İlham aldığın sanatçılar kimler? Sana sınırsız bir bütçe verilse kimin eserini satın alırdın ve neden?
Öncelikle Türk sanatında disiplin açısından ve sanat açısından çok hayran olduğum usta ve genç sanatçılar var. Ama burada saymakla bitmeyeceği için ben bütçemi Alex Katz resimlerinden yana kullanmak isterim.

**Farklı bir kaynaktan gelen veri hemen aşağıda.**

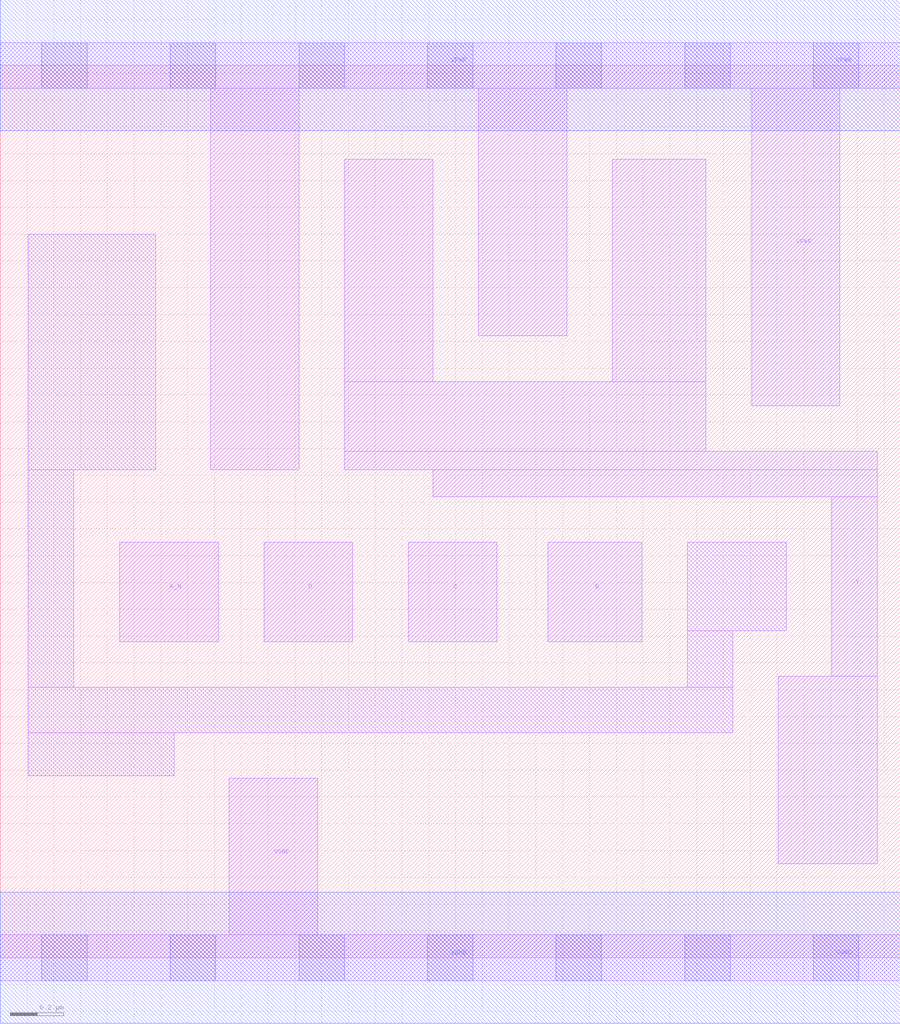
<source format=lef>
# Copyright 2020 The SkyWater PDK Authors
#
# Licensed under the Apache License, Version 2.0 (the "License");
# you may not use this file except in compliance with the License.
# You may obtain a copy of the License at
#
#     https://www.apache.org/licenses/LICENSE-2.0
#
# Unless required by applicable law or agreed to in writing, software
# distributed under the License is distributed on an "AS IS" BASIS,
# WITHOUT WARRANTIES OR CONDITIONS OF ANY KIND, either express or implied.
# See the License for the specific language governing permissions and
# limitations under the License.
#
# SPDX-License-Identifier: Apache-2.0

VERSION 5.7 ;
  NAMESCASESENSITIVE ON ;
  NOWIREEXTENSIONATPIN ON ;
  DIVIDERCHAR "/" ;
  BUSBITCHARS "[]" ;
UNITS
  DATABASE MICRONS 200 ;
END UNITS
MACRO sky130_fd_sc_ls__nand4b_1
  CLASS CORE ;
  SOURCE USER ;
  FOREIGN sky130_fd_sc_ls__nand4b_1 ;
  ORIGIN  0.000000  0.000000 ;
  SIZE  3.360000 BY  3.330000 ;
  SYMMETRY X Y ;
  SITE unit ;
  PIN A_N
    ANTENNAGATEAREA  0.208500 ;
    DIRECTION INPUT ;
    USE SIGNAL ;
    PORT
      LAYER li1 ;
        RECT 0.445000 1.180000 0.815000 1.550000 ;
    END
  END A_N
  PIN B
    ANTENNAGATEAREA  0.279000 ;
    DIRECTION INPUT ;
    USE SIGNAL ;
    PORT
      LAYER li1 ;
        RECT 2.045000 1.180000 2.395000 1.550000 ;
    END
  END B
  PIN C
    ANTENNAGATEAREA  0.279000 ;
    DIRECTION INPUT ;
    USE SIGNAL ;
    PORT
      LAYER li1 ;
        RECT 1.525000 1.180000 1.855000 1.550000 ;
    END
  END C
  PIN D
    ANTENNAGATEAREA  0.279000 ;
    DIRECTION INPUT ;
    USE SIGNAL ;
    PORT
      LAYER li1 ;
        RECT 0.985000 1.180000 1.315000 1.550000 ;
    END
  END D
  PIN Y
    ANTENNADIFFAREA  1.012400 ;
    DIRECTION OUTPUT ;
    USE SIGNAL ;
    PORT
      LAYER li1 ;
        RECT 1.285000 1.820000 3.275000 1.890000 ;
        RECT 1.285000 1.890000 2.635000 2.150000 ;
        RECT 1.285000 2.150000 1.615000 2.980000 ;
        RECT 1.615000 1.720000 3.275000 1.820000 ;
        RECT 2.285000 2.150000 2.635000 2.980000 ;
        RECT 2.905000 0.350000 3.275000 1.050000 ;
        RECT 3.105000 1.050000 3.275000 1.720000 ;
    END
  END Y
  PIN VGND
    DIRECTION INOUT ;
    SHAPE ABUTMENT ;
    USE GROUND ;
    PORT
      LAYER li1 ;
        RECT 0.000000 -0.085000 3.360000 0.085000 ;
        RECT 0.855000  0.085000 1.185000 0.670000 ;
      LAYER mcon ;
        RECT 0.155000 -0.085000 0.325000 0.085000 ;
        RECT 0.635000 -0.085000 0.805000 0.085000 ;
        RECT 1.115000 -0.085000 1.285000 0.085000 ;
        RECT 1.595000 -0.085000 1.765000 0.085000 ;
        RECT 2.075000 -0.085000 2.245000 0.085000 ;
        RECT 2.555000 -0.085000 2.725000 0.085000 ;
        RECT 3.035000 -0.085000 3.205000 0.085000 ;
      LAYER met1 ;
        RECT 0.000000 -0.245000 3.360000 0.245000 ;
    END
  END VGND
  PIN VPWR
    DIRECTION INOUT ;
    SHAPE ABUTMENT ;
    USE POWER ;
    PORT
      LAYER li1 ;
        RECT 0.000000 3.245000 3.360000 3.415000 ;
        RECT 0.785000 1.820000 1.115000 3.245000 ;
        RECT 1.785000 2.320000 2.115000 3.245000 ;
        RECT 2.805000 2.060000 3.135000 3.245000 ;
      LAYER mcon ;
        RECT 0.155000 3.245000 0.325000 3.415000 ;
        RECT 0.635000 3.245000 0.805000 3.415000 ;
        RECT 1.115000 3.245000 1.285000 3.415000 ;
        RECT 1.595000 3.245000 1.765000 3.415000 ;
        RECT 2.075000 3.245000 2.245000 3.415000 ;
        RECT 2.555000 3.245000 2.725000 3.415000 ;
        RECT 3.035000 3.245000 3.205000 3.415000 ;
      LAYER met1 ;
        RECT 0.000000 3.085000 3.360000 3.575000 ;
    END
  END VPWR
  OBS
    LAYER li1 ;
      RECT 0.105000 0.680000 0.650000 0.840000 ;
      RECT 0.105000 0.840000 2.735000 1.010000 ;
      RECT 0.105000 1.010000 0.275000 1.820000 ;
      RECT 0.105000 1.820000 0.580000 2.700000 ;
      RECT 2.565000 1.010000 2.735000 1.220000 ;
      RECT 2.565000 1.220000 2.935000 1.550000 ;
  END
END sky130_fd_sc_ls__nand4b_1

</source>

Alex Katz’ın resimlerinde figürleri yalın bir dille anlatması ve soğuk, fakat baştan çıkartıcı duygusal kopukluk hissi vermesi beni çok etkiliyor.
Yaratıcılığını tetikleyen özellikle uyguladığın bir metot ya da herhangi bir uyarı var mı? Bir günün nasıl geçiyor?

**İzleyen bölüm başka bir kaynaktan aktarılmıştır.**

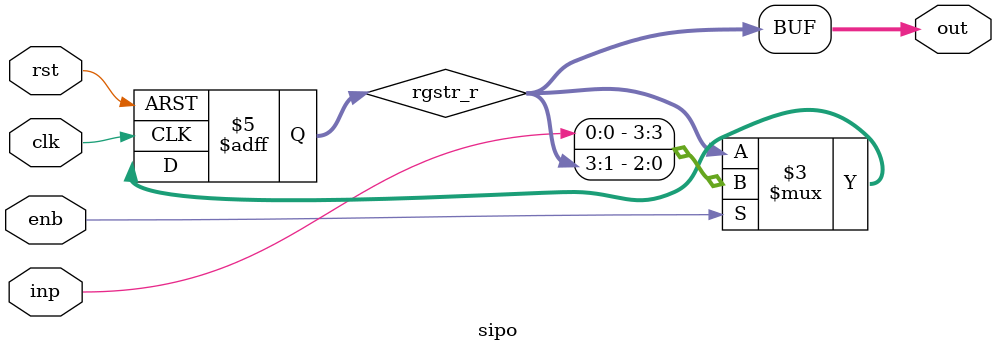
<source format=sv>
module sipo #(
parameter DW = 4
) (
input               clk,
input               rst,
input               enb,
input               inp,
output  [DW-1:0]    out
);

logic [DW-1:0]      rgstr_r;

always_ff@(posedge clk or negedge rst) begin: rgstr_label
    if(!rst)
        rgstr_r  <= '0;
    else if (enb)
        rgstr_r  <= {inp, rgstr_r[DW-1:1]};
end:rgstr_label

assign out  = rgstr_r;

endmodule

</source>
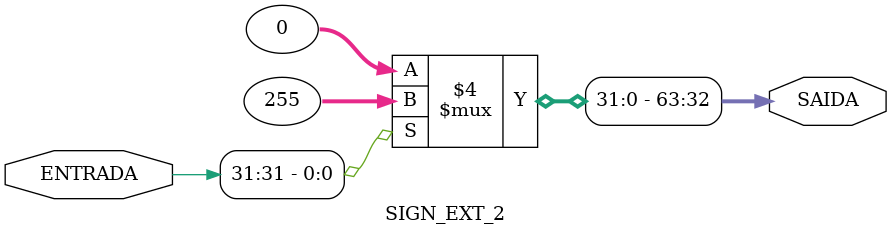
<source format=sv>
module SIGN_EXT_2 (input logic [31:0] ENTRADA,
                   output logic [63:0] SAIDA);

    always_comb begin
        if(ENTRADA[31] == 1'b0) begin
            SAIDA[63:32] = 32'h00;
        end
        else SAIDA[63:32] = 32'hff;    
    end
endmodule
</source>
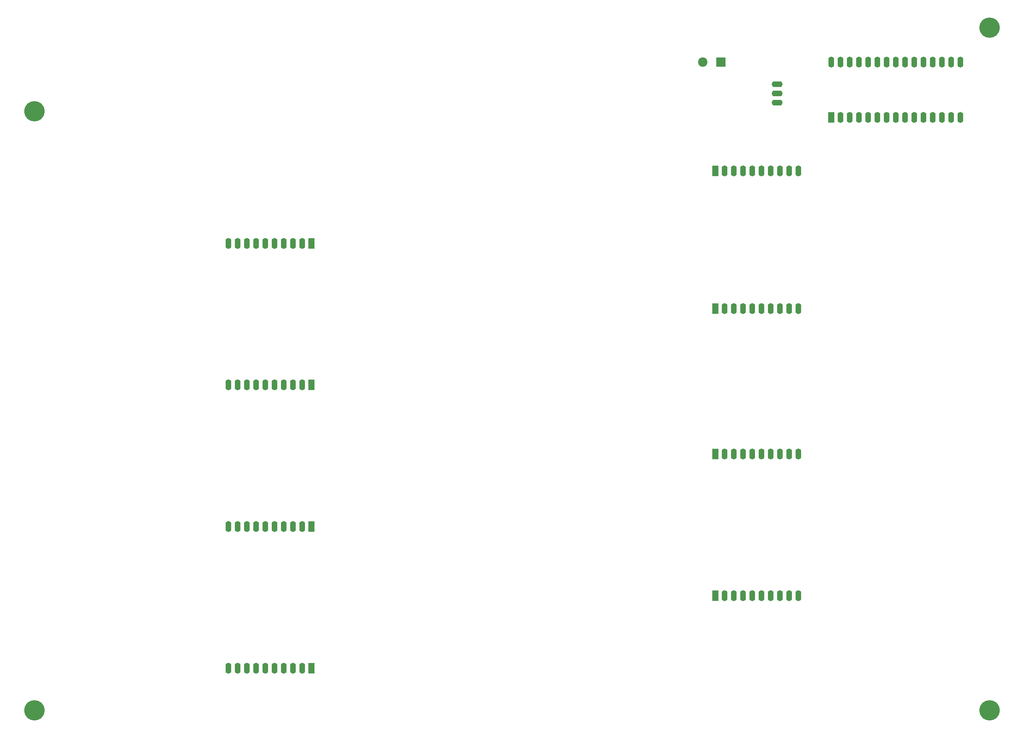
<source format=gbr>
%TF.GenerationSoftware,KiCad,Pcbnew,(6.0.4)*%
%TF.CreationDate,2023-07-24T14:01:24-04:00*%
%TF.ProjectId,BREAD_Loaf,42524541-445f-44c6-9f61-662e6b696361,rev?*%
%TF.SameCoordinates,PX2faf080PYee6b280*%
%TF.FileFunction,Soldermask,Top*%
%TF.FilePolarity,Negative*%
%FSLAX46Y46*%
G04 Gerber Fmt 4.6, Leading zero omitted, Abs format (unit mm)*
G04 Created by KiCad (PCBNEW (6.0.4)) date 2023-07-24 14:01:24*
%MOMM*%
%LPD*%
G01*
G04 APERTURE LIST*
%ADD10C,5.600000*%
%ADD11R,1.700000X3.000000*%
%ADD12O,1.600000X3.000000*%
%ADD13R,2.600000X2.600000*%
%ADD14C,2.600000*%
%ADD15O,3.000000X1.600000*%
G04 APERTURE END LIST*
D10*
%TO.C,H3*%
X269000000Y6000000D03*
%TD*%
D11*
%TO.C,J4*%
X82225000Y17600000D03*
D12*
X79685000Y17600000D03*
X77145000Y17600000D03*
X74605000Y17600000D03*
X72065000Y17600000D03*
X69525000Y17600000D03*
X66985000Y17600000D03*
X64445000Y17600000D03*
X61905000Y17600000D03*
X59365000Y17600000D03*
%TD*%
D11*
%TO.C,J2*%
X82225000Y95600000D03*
D12*
X79685000Y95600000D03*
X77145000Y95600000D03*
X74605000Y95600000D03*
X72065000Y95600000D03*
X69525000Y95600000D03*
X66985000Y95600000D03*
X64445000Y95600000D03*
X61905000Y95600000D03*
X59365000Y95600000D03*
%TD*%
D11*
%TO.C,A1*%
X225450000Y169290000D03*
D12*
X227990000Y169290000D03*
X230530000Y169290000D03*
X233070000Y169290000D03*
X235610000Y169290000D03*
X238150000Y169290000D03*
X240690000Y169290000D03*
X243230000Y169290000D03*
X245770000Y169290000D03*
X248310000Y169290000D03*
X250850000Y169290000D03*
X253390000Y169290000D03*
X255930000Y169290000D03*
X258470000Y169290000D03*
X261010000Y169290000D03*
X261010000Y184530000D03*
X258470000Y184530000D03*
X255930000Y184530000D03*
X253390000Y184530000D03*
X250850000Y184530000D03*
X248310000Y184530000D03*
X245770000Y184530000D03*
X243230000Y184530000D03*
X240690000Y184530000D03*
X238150000Y184530000D03*
X235610000Y184530000D03*
X233070000Y184530000D03*
X230530000Y184530000D03*
X227990000Y184530000D03*
X225450000Y184530000D03*
%TD*%
D10*
%TO.C,H1*%
X6000000Y171000000D03*
%TD*%
%TO.C,H4*%
X6000000Y6000000D03*
%TD*%
D11*
%TO.C,J5*%
X193509843Y37600000D03*
D12*
X196049843Y37600000D03*
X198589843Y37600000D03*
X201129843Y37600000D03*
X203669843Y37600000D03*
X206209843Y37600000D03*
X208749843Y37600000D03*
X211289843Y37600000D03*
X213829843Y37600000D03*
X216369843Y37600000D03*
%TD*%
D11*
%TO.C,J8*%
X193509843Y154600000D03*
D12*
X196049843Y154600000D03*
X198589843Y154600000D03*
X201129843Y154600000D03*
X203669843Y154600000D03*
X206209843Y154600000D03*
X208749843Y154600000D03*
X211289843Y154600000D03*
X213829843Y154600000D03*
X216369843Y154600000D03*
%TD*%
D13*
%TO.C,J9*%
X195067657Y184500000D03*
D14*
X190067657Y184500000D03*
%TD*%
D10*
%TO.C,H2*%
X269000000Y194000000D03*
%TD*%
D11*
%TO.C,J6*%
X193509843Y76600000D03*
D12*
X196049843Y76600000D03*
X198589843Y76600000D03*
X201129843Y76600000D03*
X203669843Y76600000D03*
X206209843Y76600000D03*
X208749843Y76600000D03*
X211289843Y76600000D03*
X213829843Y76600000D03*
X216369843Y76600000D03*
%TD*%
D11*
%TO.C,J7*%
X193509843Y116600000D03*
D12*
X196049843Y116600000D03*
X198589843Y116600000D03*
X201129843Y116600000D03*
X203669843Y116600000D03*
X206209843Y116600000D03*
X208749843Y116600000D03*
X211289843Y116600000D03*
X213829843Y116600000D03*
X216369843Y116600000D03*
%TD*%
D11*
%TO.C,J3*%
X82225000Y56600000D03*
D12*
X79685000Y56600000D03*
X77145000Y56600000D03*
X74605000Y56600000D03*
X72065000Y56600000D03*
X69525000Y56600000D03*
X66985000Y56600000D03*
X64445000Y56600000D03*
X61905000Y56600000D03*
X59365000Y56600000D03*
%TD*%
D11*
%TO.C,J1*%
X82225000Y134600000D03*
D12*
X79685000Y134600000D03*
X77145000Y134600000D03*
X74605000Y134600000D03*
X72065000Y134600000D03*
X69525000Y134600000D03*
X66985000Y134600000D03*
X64445000Y134600000D03*
X61905000Y134600000D03*
X59365000Y134600000D03*
%TD*%
D15*
%TO.C,J10*%
X210500000Y178425000D03*
X210500000Y175885000D03*
X210500000Y173345000D03*
%TD*%
M02*

</source>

Beni uyaran pek çok etken var. İzlediğim bir film, okuduğum bir kitap, dinlediğim bir müzik veya herhangi bir yerde karşıma çıkan bir yaşam sahnesi beni uyarıyor. Genellikle günüm geç saatlerde kalkarak başlıyor. Atölyeme mutlaka gitmek istiyorum çünkü resim yapmasam bile orada olmak bana iyi geliyor. Resim yaptığım süreçlerde genellikle sesli kitap dinlemeyi seviyorum. Hatta dinlediğim bazı kitaplar bana ilham verebiliyor. En son Füreya Koral’ın hayatını anlatan Ayşe Kulin’in kitabını dinledim ve orada Aliye Berger’in hayatı, yaşam tasviri beni çok etkiledi. Ve ayrıntılı olarak Aliye Berger’in hayatını araştırdım. Araştırmalarımda karşıma çıkan bir portresi beni onun resmini yapmaya teşvik etti. Kendi yorumumu da katarak, Berger’in sanat çevresinde kullanılan lakabı olan ‘Alyoşa’ adlı bir portre çalıştım.
Yakın zamanda üretmeyi planladığın seni heyecanlandıran başka projelerin var mı?
Evet, hem malzeme bazlı hem de konu bazlı projelerim var. Ama bunlar Art50.net izleyicilerine sürpriz olsun 🙂
Art50.net’e yeni katıldın. Nasıl tanıştınız? Türkiye’nin önde gelen sanat platformlarından birinde yer alıyorsun, bununla ilgili beklentilerin neler?
Açıkça söylemek gerekirse ben online sanat galerisi sistemine karşıydım. Önyargılı yaklaşıyordum. Fakat çok sevdiğim ve sanatına çok güvendiğim arkadaşlarımın önerisiyle Art50.net’i tanıma imkanım oldu. Araştırdım, Art50.net sadece satış odaklı bir platform değil. Tam tersine kültüre önem veren ve sanat-sanatçı odaklı bir platform. Doğrusu bu platformda yer almak, fikirlerimin ve görüşlerimin destek görmesi ve sanatçıları iyi platformlarda temsil etmesi benim bakış açımı fazlasıyla değiştirdi. Güzel projelerde birlikte yer almak dileğiyle… Art50.net ekibine teşekkür ederim.